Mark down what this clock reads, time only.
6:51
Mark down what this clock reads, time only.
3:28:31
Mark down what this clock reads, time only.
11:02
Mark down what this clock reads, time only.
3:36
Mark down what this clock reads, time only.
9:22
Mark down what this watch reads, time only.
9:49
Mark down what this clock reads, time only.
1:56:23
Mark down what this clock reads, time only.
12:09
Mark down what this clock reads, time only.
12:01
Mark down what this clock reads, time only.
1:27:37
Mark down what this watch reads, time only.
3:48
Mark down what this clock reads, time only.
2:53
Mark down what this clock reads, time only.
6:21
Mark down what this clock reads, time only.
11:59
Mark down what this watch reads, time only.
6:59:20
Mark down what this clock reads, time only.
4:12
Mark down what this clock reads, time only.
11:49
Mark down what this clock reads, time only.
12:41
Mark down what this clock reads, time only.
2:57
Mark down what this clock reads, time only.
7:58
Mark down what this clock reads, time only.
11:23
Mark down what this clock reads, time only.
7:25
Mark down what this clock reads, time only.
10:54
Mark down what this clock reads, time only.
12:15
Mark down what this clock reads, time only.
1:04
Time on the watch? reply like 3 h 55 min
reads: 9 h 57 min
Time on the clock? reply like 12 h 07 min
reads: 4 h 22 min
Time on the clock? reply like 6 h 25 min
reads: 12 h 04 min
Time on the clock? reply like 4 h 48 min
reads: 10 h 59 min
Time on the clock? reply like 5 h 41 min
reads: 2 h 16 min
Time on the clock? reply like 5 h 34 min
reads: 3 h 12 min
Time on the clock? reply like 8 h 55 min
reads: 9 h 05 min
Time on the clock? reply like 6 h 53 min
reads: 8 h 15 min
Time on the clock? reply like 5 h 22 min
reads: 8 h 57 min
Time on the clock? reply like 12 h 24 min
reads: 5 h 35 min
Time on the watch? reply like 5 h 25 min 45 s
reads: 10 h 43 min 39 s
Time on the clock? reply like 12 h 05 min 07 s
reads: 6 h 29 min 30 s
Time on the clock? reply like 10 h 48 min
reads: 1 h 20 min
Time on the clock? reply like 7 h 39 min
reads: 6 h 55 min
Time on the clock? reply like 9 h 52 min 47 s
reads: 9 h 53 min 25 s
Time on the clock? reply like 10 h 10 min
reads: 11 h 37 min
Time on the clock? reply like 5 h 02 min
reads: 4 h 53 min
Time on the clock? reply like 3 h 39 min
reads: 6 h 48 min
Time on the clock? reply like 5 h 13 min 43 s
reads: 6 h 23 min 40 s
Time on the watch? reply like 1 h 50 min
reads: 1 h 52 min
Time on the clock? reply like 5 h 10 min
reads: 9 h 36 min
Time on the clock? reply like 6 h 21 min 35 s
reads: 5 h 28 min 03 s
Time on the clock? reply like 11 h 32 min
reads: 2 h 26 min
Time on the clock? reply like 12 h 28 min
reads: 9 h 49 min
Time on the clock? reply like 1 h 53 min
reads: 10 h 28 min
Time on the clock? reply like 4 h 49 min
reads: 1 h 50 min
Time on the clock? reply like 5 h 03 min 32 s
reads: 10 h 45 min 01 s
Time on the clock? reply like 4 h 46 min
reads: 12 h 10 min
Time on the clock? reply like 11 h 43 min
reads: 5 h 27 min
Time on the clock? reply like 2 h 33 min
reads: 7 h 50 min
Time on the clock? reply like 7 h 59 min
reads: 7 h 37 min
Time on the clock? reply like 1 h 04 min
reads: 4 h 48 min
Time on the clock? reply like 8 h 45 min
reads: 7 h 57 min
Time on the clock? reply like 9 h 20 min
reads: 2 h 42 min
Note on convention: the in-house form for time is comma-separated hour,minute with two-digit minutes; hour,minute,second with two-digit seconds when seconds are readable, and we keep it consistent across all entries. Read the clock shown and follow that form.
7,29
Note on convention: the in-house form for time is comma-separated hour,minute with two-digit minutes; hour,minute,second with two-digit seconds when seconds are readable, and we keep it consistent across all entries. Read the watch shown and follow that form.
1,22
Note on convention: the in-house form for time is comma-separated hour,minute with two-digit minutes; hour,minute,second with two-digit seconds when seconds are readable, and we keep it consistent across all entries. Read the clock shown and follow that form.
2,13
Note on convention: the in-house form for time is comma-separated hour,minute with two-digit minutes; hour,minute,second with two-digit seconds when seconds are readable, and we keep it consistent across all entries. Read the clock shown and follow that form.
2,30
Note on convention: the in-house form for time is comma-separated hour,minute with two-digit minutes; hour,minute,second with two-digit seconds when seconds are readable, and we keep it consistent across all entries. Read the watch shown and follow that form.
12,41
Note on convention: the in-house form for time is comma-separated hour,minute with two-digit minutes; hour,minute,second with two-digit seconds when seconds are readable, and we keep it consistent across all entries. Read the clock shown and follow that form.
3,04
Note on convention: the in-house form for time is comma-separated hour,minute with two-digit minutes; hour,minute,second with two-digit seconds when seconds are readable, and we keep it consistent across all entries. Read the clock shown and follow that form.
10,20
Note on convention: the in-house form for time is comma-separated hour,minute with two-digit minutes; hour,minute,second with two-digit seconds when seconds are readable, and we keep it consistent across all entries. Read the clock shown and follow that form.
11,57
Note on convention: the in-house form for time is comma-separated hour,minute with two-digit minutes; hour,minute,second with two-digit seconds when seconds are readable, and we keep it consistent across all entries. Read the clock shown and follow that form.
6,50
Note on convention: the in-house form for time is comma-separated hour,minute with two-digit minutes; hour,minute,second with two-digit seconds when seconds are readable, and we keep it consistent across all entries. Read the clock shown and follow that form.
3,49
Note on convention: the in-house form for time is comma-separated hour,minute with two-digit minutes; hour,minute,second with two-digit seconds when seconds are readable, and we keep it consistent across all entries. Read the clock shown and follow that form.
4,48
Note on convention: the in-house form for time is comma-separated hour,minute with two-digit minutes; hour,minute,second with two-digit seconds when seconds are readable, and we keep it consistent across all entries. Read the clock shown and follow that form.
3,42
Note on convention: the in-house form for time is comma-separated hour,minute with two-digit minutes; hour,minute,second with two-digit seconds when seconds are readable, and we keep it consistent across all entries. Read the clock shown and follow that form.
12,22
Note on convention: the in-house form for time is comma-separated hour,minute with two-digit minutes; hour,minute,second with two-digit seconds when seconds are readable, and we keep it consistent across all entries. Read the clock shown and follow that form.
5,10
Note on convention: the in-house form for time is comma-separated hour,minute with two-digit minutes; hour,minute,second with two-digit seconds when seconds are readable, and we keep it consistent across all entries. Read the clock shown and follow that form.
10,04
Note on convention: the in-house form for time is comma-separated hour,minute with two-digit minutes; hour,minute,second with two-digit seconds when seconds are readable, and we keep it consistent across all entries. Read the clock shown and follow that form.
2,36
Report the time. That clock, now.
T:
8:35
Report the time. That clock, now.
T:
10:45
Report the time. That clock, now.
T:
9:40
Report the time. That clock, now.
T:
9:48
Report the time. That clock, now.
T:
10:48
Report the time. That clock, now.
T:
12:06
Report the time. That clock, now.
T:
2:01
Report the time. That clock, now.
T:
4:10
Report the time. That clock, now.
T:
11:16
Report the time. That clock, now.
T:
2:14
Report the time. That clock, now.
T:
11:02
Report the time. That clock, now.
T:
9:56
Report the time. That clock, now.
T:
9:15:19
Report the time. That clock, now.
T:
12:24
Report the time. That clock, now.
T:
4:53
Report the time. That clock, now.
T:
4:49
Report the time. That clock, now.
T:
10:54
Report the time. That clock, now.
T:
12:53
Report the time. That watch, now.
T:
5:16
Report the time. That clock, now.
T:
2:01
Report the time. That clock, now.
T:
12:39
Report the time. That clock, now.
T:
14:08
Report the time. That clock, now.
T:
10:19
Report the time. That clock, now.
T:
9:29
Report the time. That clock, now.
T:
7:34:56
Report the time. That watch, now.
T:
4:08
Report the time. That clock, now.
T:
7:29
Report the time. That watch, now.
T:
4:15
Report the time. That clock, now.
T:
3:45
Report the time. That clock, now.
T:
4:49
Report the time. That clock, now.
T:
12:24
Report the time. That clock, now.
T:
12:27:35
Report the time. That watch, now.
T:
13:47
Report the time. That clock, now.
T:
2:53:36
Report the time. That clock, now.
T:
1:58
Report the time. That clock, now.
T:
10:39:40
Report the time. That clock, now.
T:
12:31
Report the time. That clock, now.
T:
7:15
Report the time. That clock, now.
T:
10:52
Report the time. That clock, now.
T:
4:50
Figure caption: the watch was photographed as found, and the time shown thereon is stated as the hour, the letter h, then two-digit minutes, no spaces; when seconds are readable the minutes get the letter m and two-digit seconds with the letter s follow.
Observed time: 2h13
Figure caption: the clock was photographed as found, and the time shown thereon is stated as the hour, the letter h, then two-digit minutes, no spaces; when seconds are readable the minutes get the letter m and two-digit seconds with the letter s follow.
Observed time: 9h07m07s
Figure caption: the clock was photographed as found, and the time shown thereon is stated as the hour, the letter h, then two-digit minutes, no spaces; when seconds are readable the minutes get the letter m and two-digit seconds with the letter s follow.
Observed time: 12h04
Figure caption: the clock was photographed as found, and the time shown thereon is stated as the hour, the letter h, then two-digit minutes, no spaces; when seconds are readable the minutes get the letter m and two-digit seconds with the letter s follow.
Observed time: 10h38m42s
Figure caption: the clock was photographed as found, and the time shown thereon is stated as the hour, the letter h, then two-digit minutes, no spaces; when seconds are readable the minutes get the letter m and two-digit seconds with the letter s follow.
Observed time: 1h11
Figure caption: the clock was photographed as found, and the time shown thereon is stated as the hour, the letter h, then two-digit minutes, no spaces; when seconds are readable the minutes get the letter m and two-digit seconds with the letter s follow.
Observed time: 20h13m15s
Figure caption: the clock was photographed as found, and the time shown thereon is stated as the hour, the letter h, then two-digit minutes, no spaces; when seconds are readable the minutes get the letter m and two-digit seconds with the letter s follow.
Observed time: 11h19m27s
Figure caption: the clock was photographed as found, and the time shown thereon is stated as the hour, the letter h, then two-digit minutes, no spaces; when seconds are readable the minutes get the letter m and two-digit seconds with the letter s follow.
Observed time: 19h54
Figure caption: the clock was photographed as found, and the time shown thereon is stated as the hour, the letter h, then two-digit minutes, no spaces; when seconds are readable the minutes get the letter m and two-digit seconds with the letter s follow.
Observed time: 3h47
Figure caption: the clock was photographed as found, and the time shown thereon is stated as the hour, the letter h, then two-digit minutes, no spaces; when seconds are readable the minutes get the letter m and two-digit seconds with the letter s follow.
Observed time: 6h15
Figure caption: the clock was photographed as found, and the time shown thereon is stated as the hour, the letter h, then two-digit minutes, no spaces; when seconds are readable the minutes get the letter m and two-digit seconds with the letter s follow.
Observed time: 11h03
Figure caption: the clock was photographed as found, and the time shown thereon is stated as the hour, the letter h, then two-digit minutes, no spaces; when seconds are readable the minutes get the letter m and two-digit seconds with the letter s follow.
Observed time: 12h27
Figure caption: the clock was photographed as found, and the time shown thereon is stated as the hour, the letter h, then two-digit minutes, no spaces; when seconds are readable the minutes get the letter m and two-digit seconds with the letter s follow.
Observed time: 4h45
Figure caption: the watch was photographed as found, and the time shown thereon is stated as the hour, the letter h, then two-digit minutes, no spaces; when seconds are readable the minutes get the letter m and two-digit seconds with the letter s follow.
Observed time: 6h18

Given instruction
Reproduce the lines between the one containing "Time on the clock? reply like 10 h 10 min" and the one containing "reads: 1 h 50 min", inclusive, swapping "reply like" for "answer in the form" throughout and leaving everything else unchanged.

Task answer
Time on the clock? answer in the form 10 h 10 min
reads: 11 h 37 min
Time on the clock? answer in the form 5 h 02 min
reads: 4 h 53 min
Time on the clock? answer in the form 3 h 39 min
reads: 6 h 48 min
Time on the clock? answer in the form 5 h 13 min 43 s
reads: 6 h 23 min 40 s
Time on the watch? answer in the form 1 h 50 min
reads: 1 h 52 min
Time on the clock? answer in the form 5 h 10 min
reads: 9 h 36 min
Time on the clock? answer in the form 6 h 21 min 35 s
reads: 5 h 28 min 03 s
Time on the clock? answer in the form 11 h 32 min
reads: 2 h 26 min
Time on the clock? answer in the form 12 h 28 min
reads: 9 h 49 min
Time on the clock? answer in the form 1 h 53 min
reads: 10 h 28 min
Time on the clock? answer in the form 4 h 49 min
reads: 1 h 50 min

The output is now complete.